*** Provided data ***

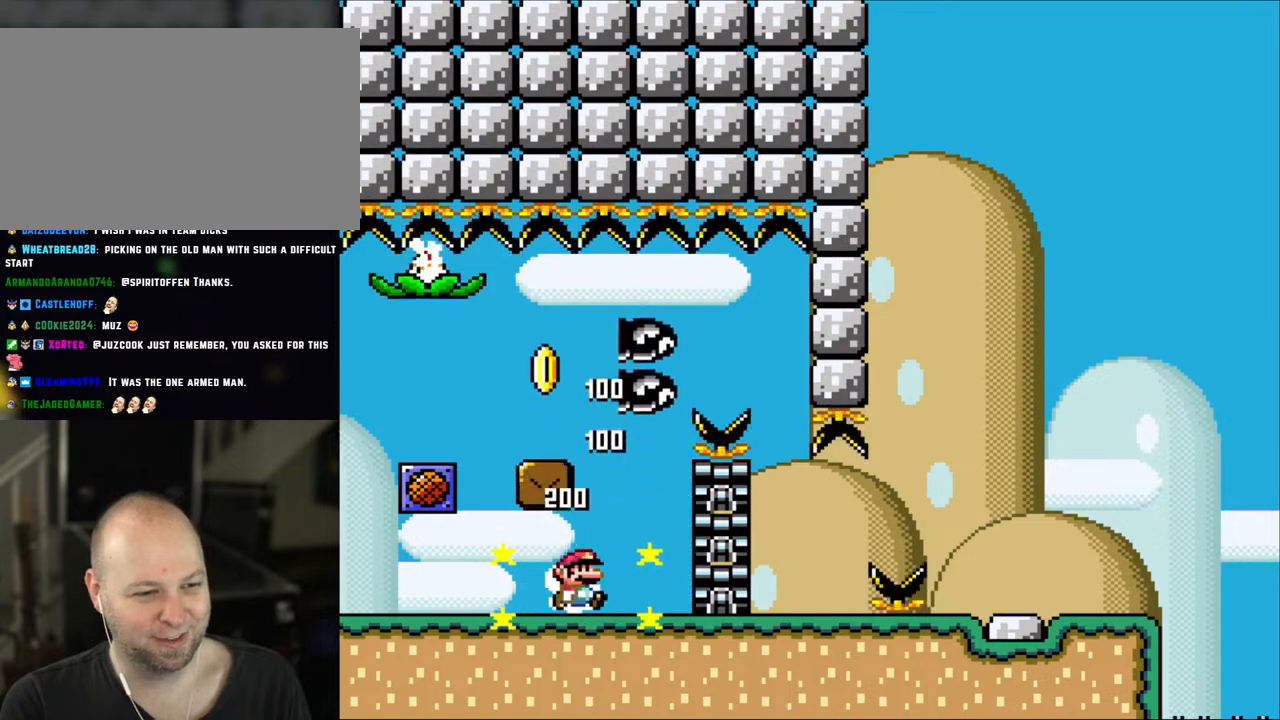
{"dt_ms": 500, "buttons": ["X", "DPAD_LEFT"], "events": [[100, "A", "up"], [267, "A", "down"], [267, "DPAD_LEFT", "down"], [267, "DPAD_RIGHT", "up"], [500, "A", "up"]]}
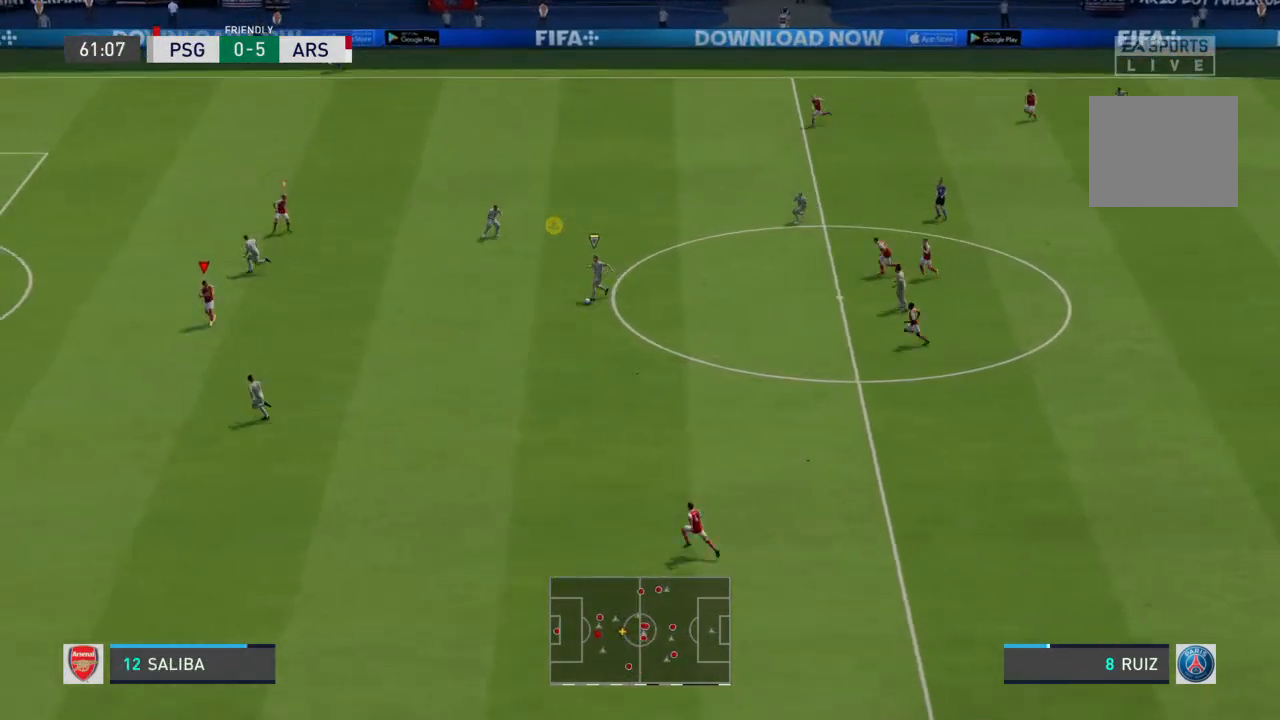
Gameplay with a controller (PlayStation layout); each line is a JSON object with the inputs held at the frame after it. "events" lists button and stick changes between this image and that frame as [ms after this image, input, new state], when the widget could be followed in between. Not read: L3 R3.
{"buttons": ["L2"], "left_stick": "down-left", "right_stick": "center", "events": []}
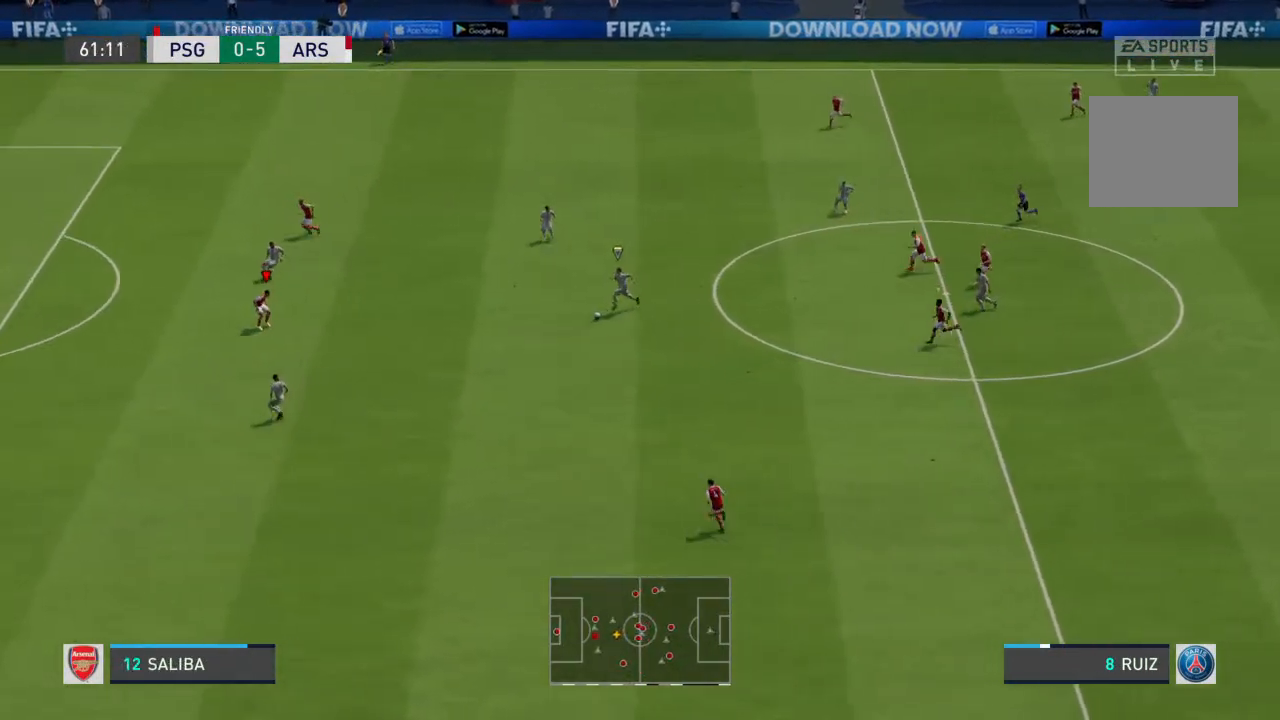
{"buttons": ["L2"], "left_stick": "left", "right_stick": "center", "events": [[200, "left_stick", "left"]]}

*** End of Provided data ***

* About this task *
Give the data again exactly, without pictures.

* Task output *
{"dt_ms": 500, "buttons": ["X", "DPAD_LEFT"], "events": [[100, "A", "up"], [267, "A", "down"], [267, "DPAD_LEFT", "down"], [267, "DPAD_RIGHT", "up"], [500, "A", "up"]]}
Gameplay with a controller (PlayStation layout); each line is a JSON object with the inputs held at the frame after it. "events" lists button and stick changes between this image and that frame as [ms after this image, input, new state], when the widget could be followed in between. Not read: L3 R3.
{"buttons": ["L2"], "left_stick": "down-left", "right_stick": "center", "events": []}
{"buttons": ["L2"], "left_stick": "left", "right_stick": "center", "events": [[200, "left_stick", "left"]]}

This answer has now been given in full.